Ingolstadt muss sparen – und das nicht zu knapp. Die Haushaltslage ist kritisch, eine tiefgreifende Haushaltskonsolidierung steht an. Die Bevölkerung wird die Einschnitte spüren. Umso erstaunlicher ist, wie wenig politisch – und wie wenig öffentlich – diese Einschnitte derzeit diskutiert werden.
Eine Arbeitsgruppe des Stadtrats arbeitet an einer Liste möglicher Kürzungen. Sie existiert für die freiwilligen Leistungen der Stadt, das ist mittlerweile bekannt. Aber sie bleibt geheim. Die Liste ist als nichtöffentlich eingestuft. Einsehbare Protokolle? Fehlanzeige. Öffentliches Signal? Ebenfalls nicht vorhanden. Stattdessen heißt es, es handle sich lediglich um eine erste Meinungsbildung – noch ohne Beschlusscharakter. Als sei politische Verantwortung erst dann gefragt, wenn der Hammer fällt.

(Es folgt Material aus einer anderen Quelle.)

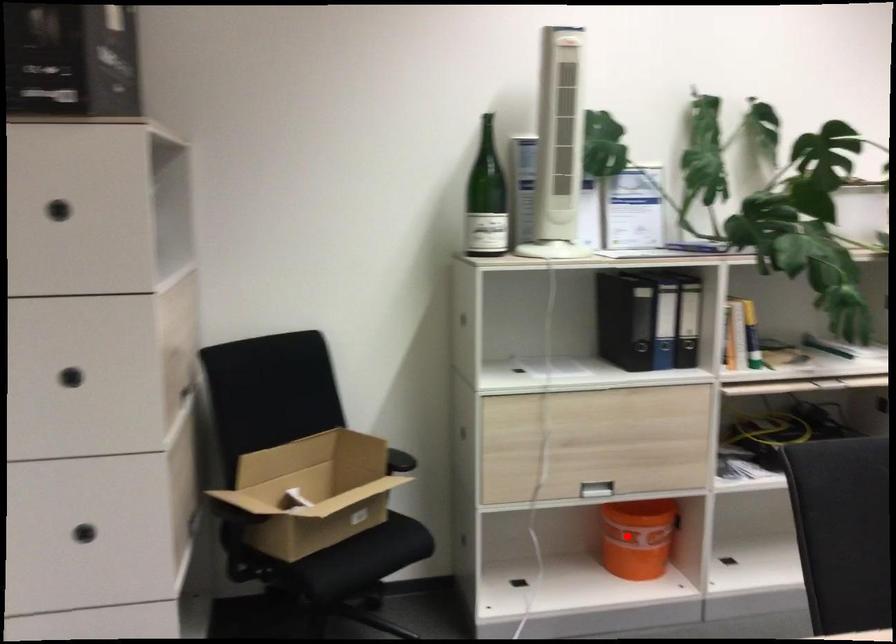
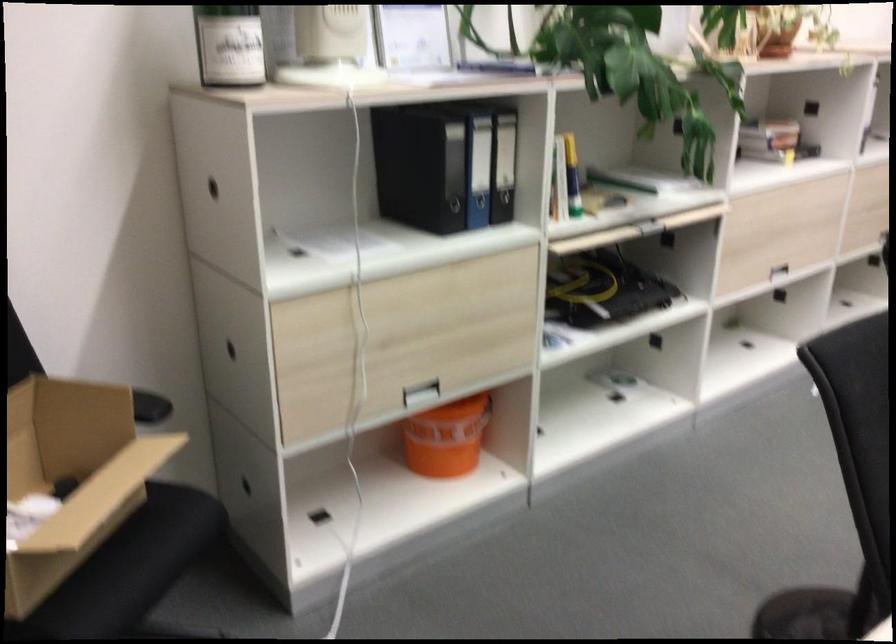
In the second image, find the point that corresponds to the highlighted location in the first image.

(446, 438)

Diese Argumentation ist nicht nur dürftig – sie ist bezeichnend. Wer meint, politische Prozesse seien erst dann von öffentlicher Bedeutung, wenn ein förmlicher Beschluss gefasst wird, missversteht die Grundlagen demokratischer Legitimation. Gerade in der Frühphase werden die entscheidenden Weichen gestellt. Wer die Öffentlichkeit ausschließt, nimmt ihr die Möglichkeit zur Teilhabe – und sich selbst den Mut zur Debatte. Dabei wäre genau jetzt Haltung gefragt. Doch statt im Sitzungssaal zu begründen, was gestrichen werden soll, wird lieber bei Kaffee oder Cola im kleinen Kreis beraten. Ohne Widerspruch, ohne Öffentlichkeit. Offenbar ist das bequemer.

Noch gravierender ist die Stille drum herum. Der Ingolstädter Stadtrat hat 50 Mitglieder. Niemand hat bisher beantragt, die Vorschlagsliste öffentlich zu beraten. Niemand hat widersprochen, niemand öffentlich Stellung bezogen. Offenbar herrscht ein fragwürdiges Einvernehmen: diskutieren ja – aber bitte nicht dort, wo es ungemütlich wird.

Ein Beispiel für diese politische Vermeidungsstrategie liefert ÖDP-Stadtrat Fred Over. Auf eine konkrete Nachfrage, ob er im Namen der Ausschussgemeinschaft oder nur für sich selbst gesprochen habe, antwortete er knapp: Er habe seinen bisherigen Ausführungen nichts hinzuzufügen. Das ist keine Klärung, sondern Rückzug. Und ein gutes Beispiel dafür, dass in der Ingolstädter Kommunalpolitik kritische Nachfragen durch Medien offenbar nicht mehr selbstverständlich sind – sie stören die politische Wohlfühlatmosphäre. Dabei gilt: Stadtratsmitglieder sind nicht die Erwählten, sondern die Gewählten.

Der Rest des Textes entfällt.